Storing passwords directly in Django User models, saving API keys or PII unencrypted in database fields, or logging sensitive data.

Vulnerable Scenario 1: Storing Plaintext Password

A custom user model saves the password directly.
# models.py (Custom User)
class LegacyUser(models.Model):
    username = models.CharField(max_length=150, unique=True)
    # DANGEROUS: Password stored directly in the database.
    password_cleartext = models.CharField(max_length=128)

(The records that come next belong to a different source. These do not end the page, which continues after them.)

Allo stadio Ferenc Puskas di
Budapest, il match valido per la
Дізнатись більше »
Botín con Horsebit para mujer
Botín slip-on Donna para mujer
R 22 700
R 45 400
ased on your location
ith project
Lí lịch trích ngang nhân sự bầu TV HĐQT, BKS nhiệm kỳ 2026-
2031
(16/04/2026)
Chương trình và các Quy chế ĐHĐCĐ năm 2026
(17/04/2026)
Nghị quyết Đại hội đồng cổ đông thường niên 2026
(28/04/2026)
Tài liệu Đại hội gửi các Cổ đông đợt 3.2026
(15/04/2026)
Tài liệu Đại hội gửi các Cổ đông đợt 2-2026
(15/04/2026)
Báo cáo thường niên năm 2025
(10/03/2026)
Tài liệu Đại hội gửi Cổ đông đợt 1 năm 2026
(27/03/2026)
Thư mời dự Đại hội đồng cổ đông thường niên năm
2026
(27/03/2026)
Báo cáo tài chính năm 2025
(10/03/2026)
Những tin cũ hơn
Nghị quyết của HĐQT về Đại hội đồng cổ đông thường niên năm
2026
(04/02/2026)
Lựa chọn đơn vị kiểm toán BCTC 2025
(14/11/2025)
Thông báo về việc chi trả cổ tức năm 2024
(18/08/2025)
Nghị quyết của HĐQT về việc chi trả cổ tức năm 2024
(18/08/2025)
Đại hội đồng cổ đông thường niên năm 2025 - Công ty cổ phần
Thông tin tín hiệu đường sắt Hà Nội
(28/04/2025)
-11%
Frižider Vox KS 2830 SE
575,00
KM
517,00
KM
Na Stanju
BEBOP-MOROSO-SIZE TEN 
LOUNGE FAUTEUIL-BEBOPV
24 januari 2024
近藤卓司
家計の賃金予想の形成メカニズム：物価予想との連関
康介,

    def save(self, *args, **kwargs):
        # No hashing is performed before saving.
        super().save(*args, **kwargs)

Vulnerable Scenario 2: Storing API Key in Database Field

# models.py (Service Integration)
class ServiceConfig(models.Model):
    service_name = models.CharField(max_length=100)
    # DANGEROUS: API key stored unencrypted.
    api_key_cleartext = models.CharField(max_length=200)
    # ... other config ...

Mitigation and Best Practices

  • Use Django’s built-in User model or AbstractUser which handles password hashing automatically (user.set_password()).
  • Use libraries like django-cryptography or implement encryption using cryptography (Fernet, AES-GCM) before saving sensitive fields to the database. Load the encryption key securely (see CWE-321).
  • Configure logging filters to mask sensitive fields.

Secure Code Example

# models.py (Secure Password Hashing - Using AbstractUser)
from django.contrib.auth.models import AbstractUser

class SecureUser(AbstractUser):
    # SECURE: Inherits secure password handling from Django.
    # `password` field stores salted hash automatically via set_password().
    pass

# models.py (Secure API Key Storage - Example using django-cryptography)
# Requires pip install django-cryptography
from cryptography.fernet import Fernet
from django_cryptography.fields import EncryptedCharField
import os

# SECURE: Key loaded from environment (NEVER hardcode)
# key = os.environ.get('FIELD_ENCRYPTION_KEY') # Ensure this is set
# fernet = Fernet(key.encode()) # Requires a valid Fernet key

class SecureServiceConfig(models.Model):
    service_name = models.CharField(max_length=100)
    # SECURE: Field encrypted at rest using AES.
    # Requires proper key management for the FERNET_KEY.
    api_key_encrypted = EncryptedCharField(max_length=500) # Length increases due to encryption/encoding
    # ... other config ...

Testing Strategy

Inspect the database directly. Check password fields (should be long hashes, not readable passwords). Check fields storing API keys, tokens, PII – they should be encrypted (appear as random-looking Base64 or binary data). Review log files for sensitive data. Check configuration files (settings.py) for cleartext secrets.